Syriac / Mongolian / Devanagari Shaping Support

Multi-script capability surfaces (v2.119.53 - v2.119.55)

 

Arabic Shaping  Auto Shaping Pipeline  GSUB Engine

HotPDF exposes joining-class / positional-analysis / Indic syllabic-category capability surfaces for three complex scripts beyond Arabic: Syriac (U+0700-U+074F), Mongolian (U+1800-U+18AF), and Devanagari (U+0900-U+097F).
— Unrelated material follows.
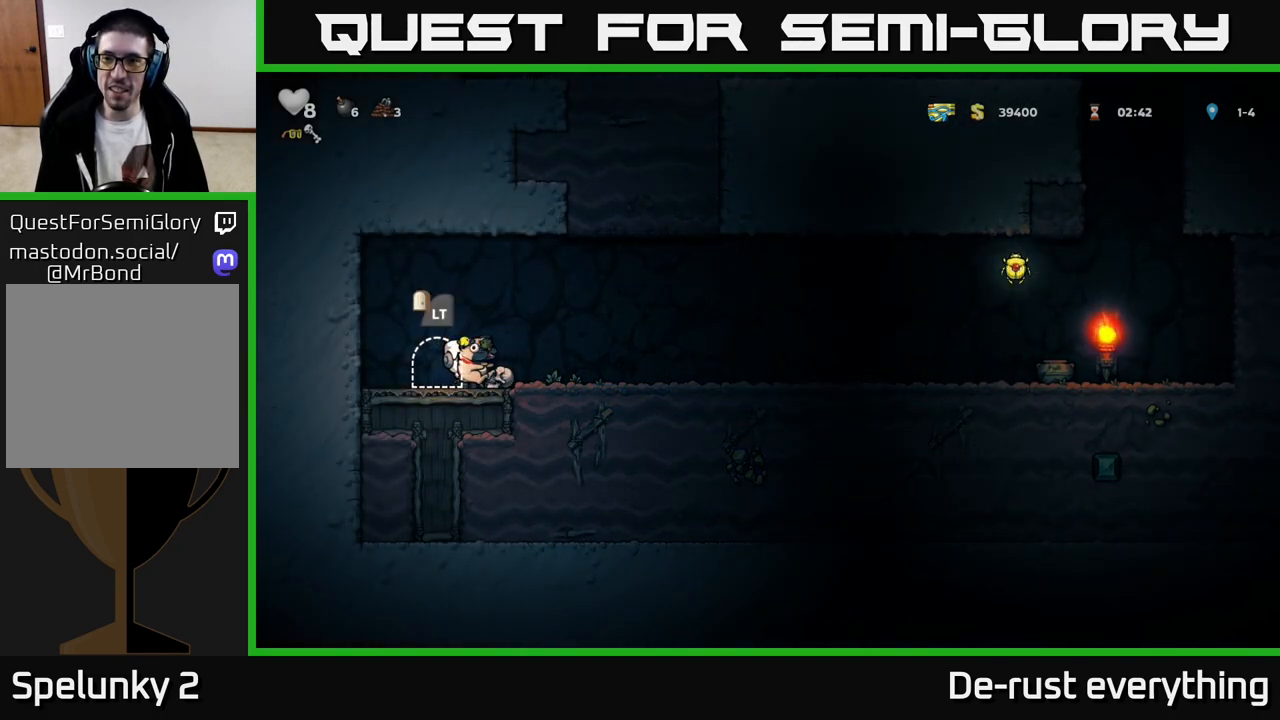
{"buttons": ["DPAD_RIGHT"], "left_stick": "center", "right_stick": "center", "events": [[150, "DPAD_RIGHT", "down"]]}
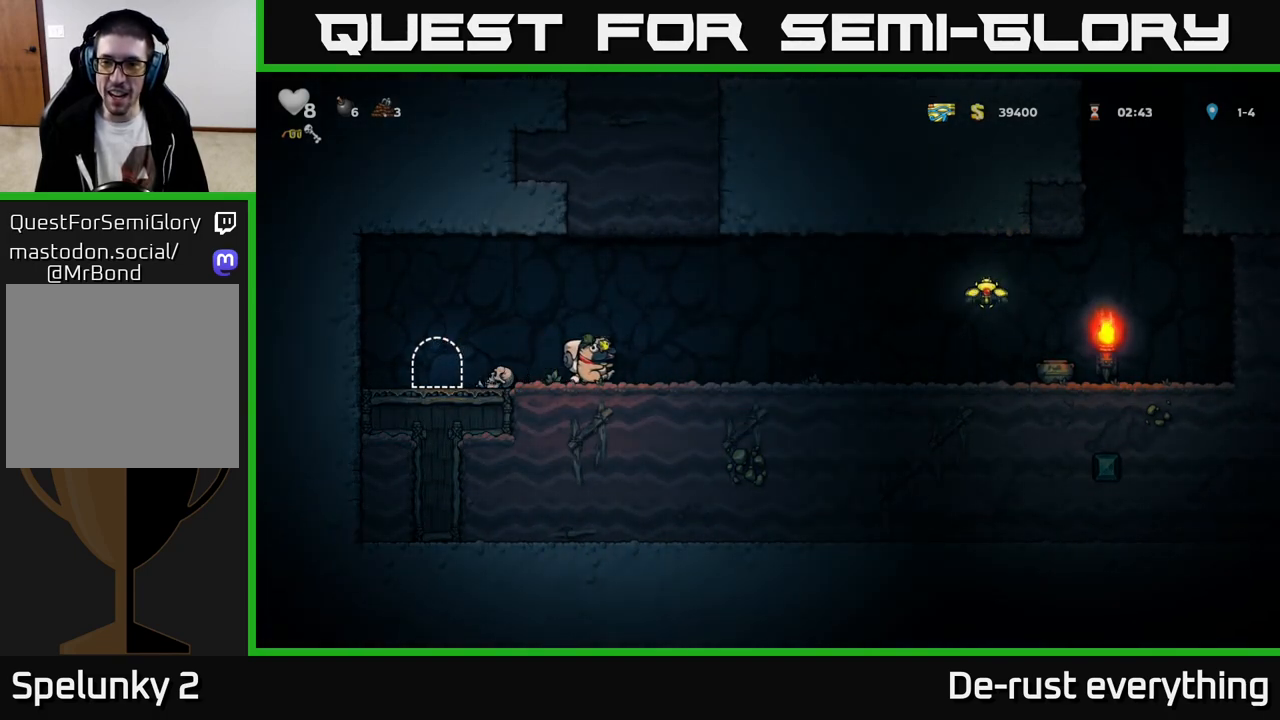
{"buttons": ["A", "DPAD_RIGHT"], "left_stick": "center", "right_stick": "center", "events": [[300, "A", "down"]]}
Each capability lets callers drive the script through the existing OpenType GSUB engine for correct shaping, while keeping the heavy lifting (cluster boundary detection, BiDi resolution, GPOS positioning) outside HotPDF's scope.

 

Syriac shaping capability (v2.119.53)

Two new methods expose Syriac's joining behaviour:

 

function GetSyriacJoiningClass(CP: Cardinal): TJoiningClass;

function GetSyriacPosition(const Run: array of Cardinal; Index: Integer): TPosition;

 

Syriac follows the same Right-Joining / Dual-Joining / Transparent / Non-Joining four-class framework as Arabic; GetSyriacJoiningClass classifies each codepoint in the U+0700-U+074F block according to the Unicode joining property. GetSyriacPosition walks a Syriac run and resolves each character to its isolated / initial / medial / final position based on the joining classes of its immediate neighbours.

 

Unlike Arabic, the Syriac block has no Presentation Forms pre-encoded into Unicode - there is no Syriac equivalent of the U+FB50-FDFF / U+FE70-FEFC Arabic Presentation Forms blocks. Consumers must therefore drive Syriac shaping through font-defined GSUB lookups (typically init / medi / fina / isol + rlig) rather than codepoint rewriting. The capability layer above gives callers the position labels they need to query the right GSUB feature for each glyph.

 

Mongolian shaping capability (v2.119.54)

Two parallel methods for Mongolian:

 

function GetMongolianJoiningClass(CP: Cardinal): TJoiningClass;

function GetMongolianPosition(const Run: array of Cardinal; Index: Integer): TPosition;

 

Coverage includes basic Mongolian (U+1820-U+1842), Todo (U+1843-U+1877), Sibe (U+1880-U+18A8), Manchu, and Ali Gali extensions. Variation Selectors FVS1 / FVS2 / FVS3 (U+180B-U+180D), the soft hyphen NIRUGU (U+180A), and Ali Gali vowel marks are all classified as Transparent (T-class) so they participate in joining without breaking the walk.

 

Like Syriac, Mongolian has no Presentation Forms pre-encoded in Unicode. Mongolian's traditional vertical layout, complex letter-shape variation rules, and FVS-driven shape selection are all expected to be driven by font-defined GSUB lookups (typically init / medi / fina / isol + ccmp / rlig / locl); the capability layer gives callers the position labels needed to query those features.

 

Devanagari Indic shaping capability (v2.119.55)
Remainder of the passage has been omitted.